The new U.S. Naval Community College has named five colleges that will offer courses to a group of several hundred service members, testing how a new collaborative model could work. The colleges were chosen from a pool of 115 based in part on their records serving students online, their military-friendly credit policies, and “competitive pricing,” according to Randi Cosentino, the community college’s first president. After this pilot stage (which I first described in an April newsletter) the college plans a second phase that will enroll up to 5,000 students from the enlisted ranks of the Navy, Marines, and Coast Guard.
The deal between the University of Arizona and Zovio Inc. (formerly Bridgepoint Education) converting the former Ashford University into the University of Arizona Global Campus was finalized on Tuesday, following approval by the accreditor of the change of ownership in mid-November. (Note: The University of Arizona Online, which was chosen to offer data-analytics courses through the Naval Community College, is separate from this institution.)

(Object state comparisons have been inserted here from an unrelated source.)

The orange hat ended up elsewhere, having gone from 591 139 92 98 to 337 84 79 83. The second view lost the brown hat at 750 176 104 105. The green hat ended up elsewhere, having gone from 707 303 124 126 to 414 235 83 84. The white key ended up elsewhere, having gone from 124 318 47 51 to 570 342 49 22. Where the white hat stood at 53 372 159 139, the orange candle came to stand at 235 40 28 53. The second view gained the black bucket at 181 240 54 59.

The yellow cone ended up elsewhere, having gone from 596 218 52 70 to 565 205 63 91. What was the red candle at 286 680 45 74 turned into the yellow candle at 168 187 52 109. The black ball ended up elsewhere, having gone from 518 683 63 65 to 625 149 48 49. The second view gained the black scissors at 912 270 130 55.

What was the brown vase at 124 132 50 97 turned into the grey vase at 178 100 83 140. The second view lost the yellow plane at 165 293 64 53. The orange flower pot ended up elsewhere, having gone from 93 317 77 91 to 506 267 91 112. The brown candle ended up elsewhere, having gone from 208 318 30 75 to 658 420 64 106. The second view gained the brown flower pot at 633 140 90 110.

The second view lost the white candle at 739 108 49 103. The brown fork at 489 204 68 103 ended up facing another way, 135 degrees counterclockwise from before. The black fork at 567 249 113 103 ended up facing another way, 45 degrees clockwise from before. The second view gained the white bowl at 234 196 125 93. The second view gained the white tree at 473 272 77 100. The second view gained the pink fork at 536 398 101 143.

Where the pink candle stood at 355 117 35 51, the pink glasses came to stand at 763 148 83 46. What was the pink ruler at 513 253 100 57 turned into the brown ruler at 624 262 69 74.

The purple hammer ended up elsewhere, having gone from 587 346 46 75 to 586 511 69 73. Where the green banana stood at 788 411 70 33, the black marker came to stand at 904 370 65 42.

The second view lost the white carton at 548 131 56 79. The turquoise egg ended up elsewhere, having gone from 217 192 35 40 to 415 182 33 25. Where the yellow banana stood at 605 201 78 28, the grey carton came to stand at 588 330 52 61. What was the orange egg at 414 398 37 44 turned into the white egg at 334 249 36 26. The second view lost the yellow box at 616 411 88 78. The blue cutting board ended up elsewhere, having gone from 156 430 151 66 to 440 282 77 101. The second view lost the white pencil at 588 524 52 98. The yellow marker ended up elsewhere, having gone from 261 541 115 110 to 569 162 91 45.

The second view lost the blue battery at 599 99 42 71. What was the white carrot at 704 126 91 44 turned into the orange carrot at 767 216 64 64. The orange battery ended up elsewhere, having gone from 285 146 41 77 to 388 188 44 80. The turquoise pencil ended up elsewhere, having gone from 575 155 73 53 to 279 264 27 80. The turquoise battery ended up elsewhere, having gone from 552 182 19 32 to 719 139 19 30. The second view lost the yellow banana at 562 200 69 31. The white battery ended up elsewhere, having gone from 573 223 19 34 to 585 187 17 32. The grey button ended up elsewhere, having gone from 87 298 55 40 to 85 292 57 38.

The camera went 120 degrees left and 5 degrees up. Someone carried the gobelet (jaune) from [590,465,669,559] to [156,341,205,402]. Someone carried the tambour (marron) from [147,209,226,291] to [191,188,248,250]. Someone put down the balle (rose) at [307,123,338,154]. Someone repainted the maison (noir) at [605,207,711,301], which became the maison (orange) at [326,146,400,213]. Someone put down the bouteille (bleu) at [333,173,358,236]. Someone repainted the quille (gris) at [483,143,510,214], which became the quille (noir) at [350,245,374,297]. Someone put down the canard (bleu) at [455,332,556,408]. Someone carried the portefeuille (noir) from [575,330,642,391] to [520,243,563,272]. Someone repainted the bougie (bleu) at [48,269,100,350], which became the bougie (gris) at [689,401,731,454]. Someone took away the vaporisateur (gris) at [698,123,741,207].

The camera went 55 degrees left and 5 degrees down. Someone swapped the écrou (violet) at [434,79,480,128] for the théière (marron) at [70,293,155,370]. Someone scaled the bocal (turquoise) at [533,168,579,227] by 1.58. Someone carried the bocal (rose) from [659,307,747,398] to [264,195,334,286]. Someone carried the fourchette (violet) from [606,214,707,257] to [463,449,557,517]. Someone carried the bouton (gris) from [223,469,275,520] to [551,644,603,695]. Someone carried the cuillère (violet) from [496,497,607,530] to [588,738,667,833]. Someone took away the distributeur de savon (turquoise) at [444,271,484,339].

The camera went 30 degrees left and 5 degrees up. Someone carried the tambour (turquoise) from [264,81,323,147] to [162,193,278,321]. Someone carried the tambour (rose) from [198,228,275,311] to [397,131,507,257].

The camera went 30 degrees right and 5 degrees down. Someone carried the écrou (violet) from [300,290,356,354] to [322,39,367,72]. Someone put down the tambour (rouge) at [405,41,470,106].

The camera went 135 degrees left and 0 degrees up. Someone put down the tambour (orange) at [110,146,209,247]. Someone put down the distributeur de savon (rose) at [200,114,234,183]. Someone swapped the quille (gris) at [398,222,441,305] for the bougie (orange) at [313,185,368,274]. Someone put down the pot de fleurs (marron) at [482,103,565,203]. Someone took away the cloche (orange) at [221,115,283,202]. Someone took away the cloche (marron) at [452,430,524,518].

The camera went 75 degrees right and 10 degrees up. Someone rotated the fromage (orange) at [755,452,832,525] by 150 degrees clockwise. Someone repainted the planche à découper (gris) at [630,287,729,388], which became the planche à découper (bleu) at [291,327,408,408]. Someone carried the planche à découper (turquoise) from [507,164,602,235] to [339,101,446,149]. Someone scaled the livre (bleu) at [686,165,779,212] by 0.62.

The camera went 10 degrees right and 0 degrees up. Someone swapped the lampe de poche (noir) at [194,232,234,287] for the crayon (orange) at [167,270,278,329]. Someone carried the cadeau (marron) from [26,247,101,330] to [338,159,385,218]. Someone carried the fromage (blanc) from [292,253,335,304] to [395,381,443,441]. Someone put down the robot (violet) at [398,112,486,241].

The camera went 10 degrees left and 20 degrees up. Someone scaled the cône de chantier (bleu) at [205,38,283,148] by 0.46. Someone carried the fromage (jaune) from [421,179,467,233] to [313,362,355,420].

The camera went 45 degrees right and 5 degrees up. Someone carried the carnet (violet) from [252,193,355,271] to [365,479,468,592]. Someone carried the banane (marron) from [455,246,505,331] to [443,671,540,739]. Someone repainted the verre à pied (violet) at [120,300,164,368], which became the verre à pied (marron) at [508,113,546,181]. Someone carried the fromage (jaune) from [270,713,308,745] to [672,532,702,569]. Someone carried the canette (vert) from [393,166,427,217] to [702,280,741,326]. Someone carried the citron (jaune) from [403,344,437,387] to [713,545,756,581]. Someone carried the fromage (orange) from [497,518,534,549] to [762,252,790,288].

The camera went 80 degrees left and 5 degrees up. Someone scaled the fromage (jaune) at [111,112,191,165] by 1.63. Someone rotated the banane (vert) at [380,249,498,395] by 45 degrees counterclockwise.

An effort to encourage four-year institutions — even liberal-arts colleges — to embed coursework into their curricula to allow students to earn industry-certified credentials along with their degrees seemed like a no-brainer to me a year ago. I still think that. So I was glad to see an update on this effort published on Tuesday — especially the examples, like IT and software courses at Felician University leading to a certificate from the DevOps Institute, and engineering courses at Ohio University leading to the Association of Technology, Management, and Applied Engineering’s Certified Manufacturing Specialist certificate. This effort began long before Covid-19, but as its backers note in this week’s report, the pandemic has made it even more relevant, as millions of people look for new pathways out of the financial troubles they face.
That’s it for this week. Stay safe y’all, and please, continue to #MaskUp. It makes a difference. Just ask science.